| Work order |
Reproduce the listing below word for word and exclude any picture.
---------- Collected data ----------
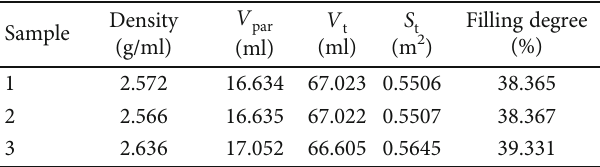
Table 1: Densities, volumes, and fi lling degrees of three shale samples in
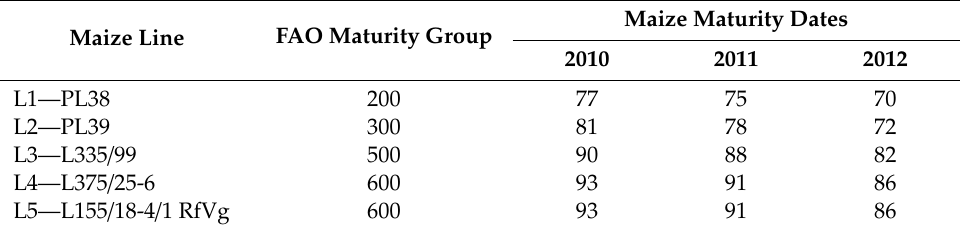
Table 1. Maize lines, FAO maturity group, and maturity dates for each experimental year. Maize Line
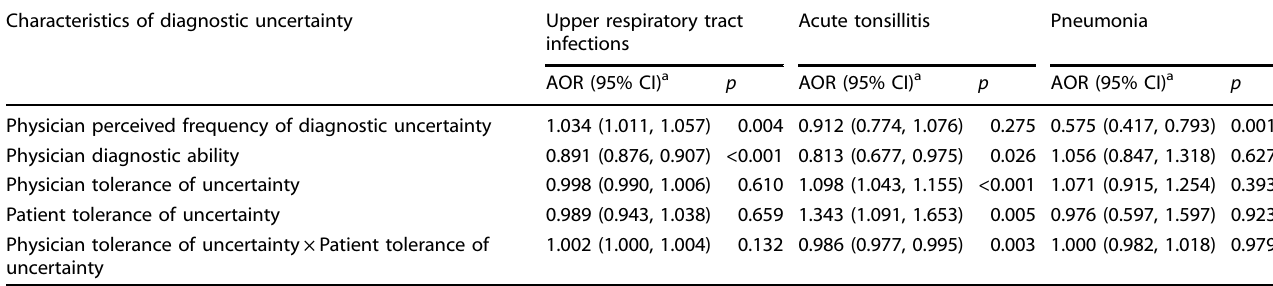
Table 2. Effects of diagnostic uncertainty on antibiotic-prescribing behaviours in primary care physicians.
----------
| Result below |
Table 1: Densities, volumes, and fi lling degrees of three shale samples in
Table 1. Maize lines, FAO maturity group, and maturity dates for each experimental year. Maize Line
Table 2. Effects of diagnostic uncertainty on antibiotic-prescribing behaviours in primary care physicians.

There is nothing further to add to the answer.